Tenho deitado e pensado muito nisso; vou fazer os meus primeiros 50 anos e quero mais 50. Como vou garantir isso? É agora.
Essas preocupações mais comigo estão vindo. Está sendo legal conviver mais com a minha mãe, com o meu filho, exercitar uma paternidade mais prazerosa e menos sacrificante.
Cuidar da cabeça também, entender por que algumas coisas se realizam e não se chatear com tanta coisa.
Ser mais disciplinado, porque a minha cabeça pensa mil fita ao mesmo tempo.
Ainda bem que apareceu esse negócio de inteligência artificial, porque vai ter a minha cabeça como um bom garimpo.
São milhões de ideias ao mesmo tempo, vou falando, falando, e lá vai se organizando.
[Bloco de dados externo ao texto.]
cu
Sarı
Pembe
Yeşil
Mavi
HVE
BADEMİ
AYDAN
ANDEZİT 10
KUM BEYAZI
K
Esse negócio chegou bem na hora que eu achava que ia ficar doido.
E também trazer mais gente para perto. Eu vim do hip hop e tive que aprender a fazer tudo sozinho: produzir a festa, fazer cartaz, ser DJ, organizar o bar... Sempre tive que jogar nas 11.
Agora estou um pouco assim: deixa alguém fazer, deixa eu ficar só no que só eu faço.
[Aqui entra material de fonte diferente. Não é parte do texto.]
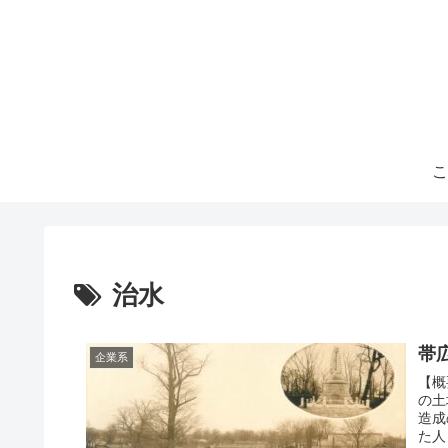
こ
治水
帯
企業系
【概
の土
造成
た人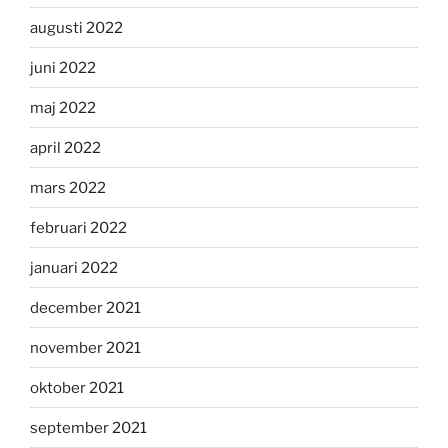
augusti 2022
juni 2022
maj 2022
april 2022
mars 2022
februari 2022
januari 2022
december 2021
november 2021
oktober 2021
september 2021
É uma desgraça esse tipo de decisão porque dá ansiedade, mas você tem que se dar o direito de as coisas não serem perfeitas de primeira e irem se aperfeiçoando no processo. Estou tendo mais paciência com os processos.
Mas não ficar ali procrastinando também. Eu sempre brigo com a galera: 'esperar' é uma palavra proibida no nosso dicionário.
Corra, a emergência é nossa!
Só que a gente tem que ser mais generoso com o erro, ele é parte do processo. Não demora, começa.O mundo perfeito não vai existir. Deixa a perfeição como aquela linha de chegada que corre da gente, obrigando a gente a ir aperfeiçoando no caminho.
Pra ficar de butuca na favela
Acho que tem que ficar de olho na mulherada que está criando muita coisa e nos jovens.
As mina da MANCUDA (@mancudaoficial), marca de roupa que vai desfilar no Dragão Fashion.
O pessoal do Poço da Draga.
O Piqueno (Wilton Santos), que assumiu a presidência estadual da CUFA e também mudou a face de um bairro inteiro, fez com que hoje o Barroso seja visto de um outro jeito.